WASHINGTON • The top spy catcher in the United States has said Chinese espionage agencies are using fake LinkedIn accounts to try to recruit Americans with access to government and commercial secrets, and the company should shut them down.
Mr William Evanina, the US counter-intelligence chief, told Reuters in an interview that intelligence and law enforcement officials have told LinkedIn, owned by Microsoft, about China's "super aggressive" efforts on the site.
He said the Chinese campaign includes contacting thousands of LinkedIn members at a time, but he declined to say how many fake accounts US intelligence had discovered, how many Americans may have been contacted and how much success China has had in the recruitment drive.
The German and British authorities have previously warned their citizens that Beijing is using LinkedIn to try to recruit them as spies.
But this is the first time that an American official has publicly discussed the challenge in the US and indicated that it is a bigger problem than previously known.
Mr Evanina said LinkedIn should look at copying the response of Twitter, Google and Facebook, which have all purged fake accounts allegedly linked to Iranian and Russian intelligence agencies.
"I recently saw that Twitter is cancelling, I don't know, millions of fake accounts, and our request would be maybe LinkedIn could go ahead and be part of that," said Mr Evanina, who heads the US National Counter-Intelligence and Security Centre.
It is highly unusual for a senior US intelligence official to single out an American-owned company by name and publicly recommend that it take action.
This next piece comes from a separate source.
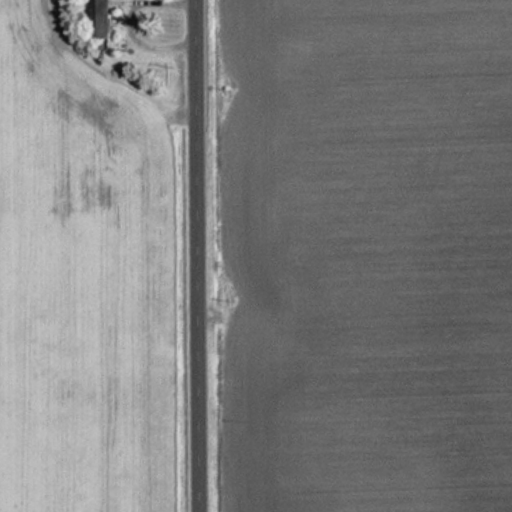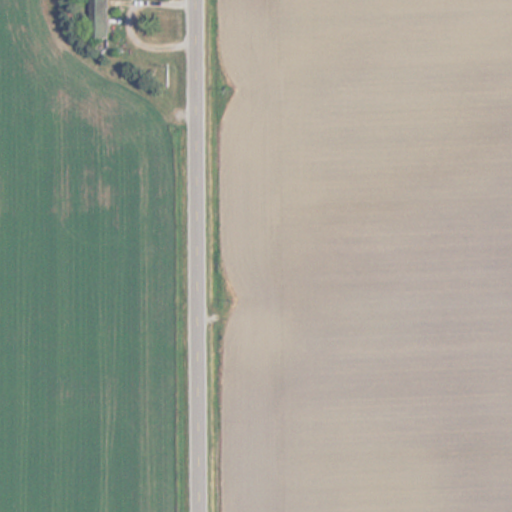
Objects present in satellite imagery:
road: (202, 256)
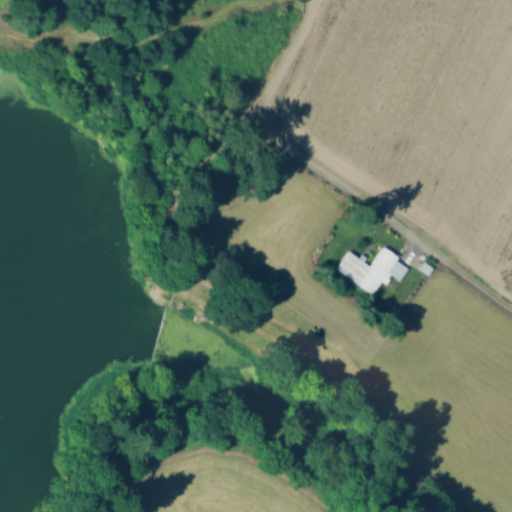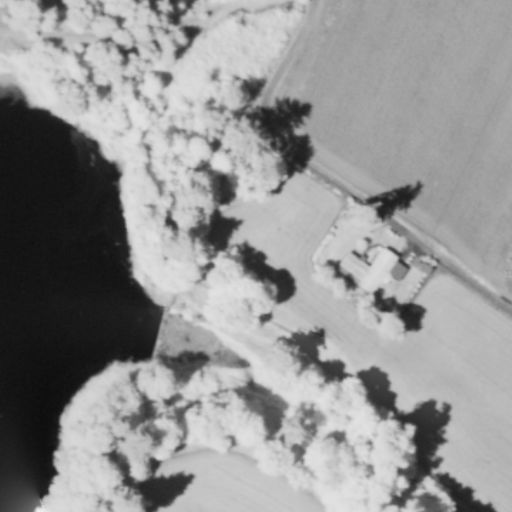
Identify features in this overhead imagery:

LinkedIn boasts 562 million users in more than 200 counties and territories, including 149 million US members.
Mr Evanina did not, however, say whether he was frustrated by LinkedIn's response or whether he believes it has done enough.
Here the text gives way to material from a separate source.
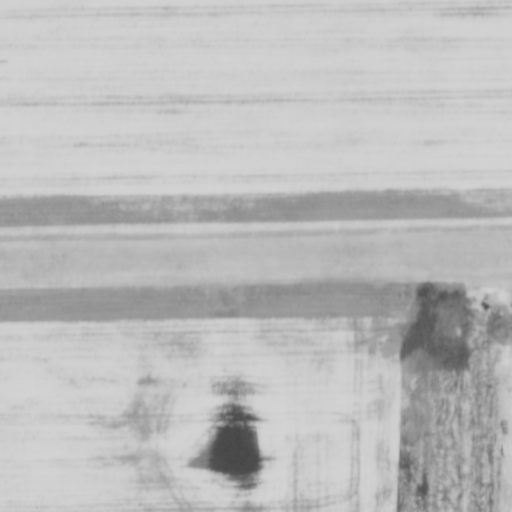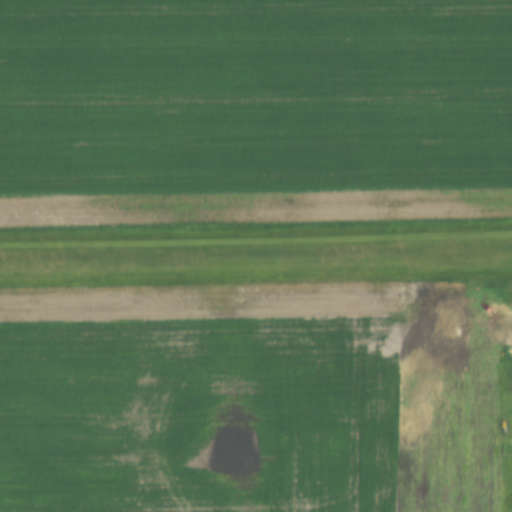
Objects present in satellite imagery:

LinkedIn's head of trust and safety, Mr Paul Rockwell, confirmed the company had been talking to US law enforcement agencies about Chinese espionage efforts.
Last month, LinkedIn said it had taken down "less than 40" fake accounts whose users were attempting to contact LinkedIn members associated with unidentified political organisations. Mr Rockwell did not say whether those were Chinese accounts.
"We are doing everything we can to identify and stop this activity," he told Reuters. "We've never waited for requests to act and actively identify bad actors and remove bad accounts using information we uncover and intelligence from a variety of sources, including government agencies."
China's Foreign Ministry disputed Mr Evanina's allegations.
"We do not know what evidence the relevant US officials you cite have to reach this conclusion. What they say is complete nonsense and has ulterior motives," the ministry said in a statement.
Mr Evanina said he was speaking out in part because of the case of Kevin Mallory, a retired Central Intelligence Agency officer convicted in June of conspiring to commit espionage for China.
A fluent Mandarin speaker, Mallory was struggling financially when he was contacted via a LinkedIn message in February last year by a Chinese national posing as a headhunter, according to court records and trial evidence.
Mr Evanina said five current and former US officials - including Mallory - have been charged with or convicted of spying for China in the past 21/2 years.
While Russia, Iran, North Korea and other nations also use LinkedIn and other platforms to identify recruitment targets, US intelligence officials said China is the most prolific and poses the biggest threat. They said the targets include experts in fields such as supercomputing, nuclear energy, nanotechnology, semi-conductors, stealth technology, healthcare, hybrid grains, seeds and green energy.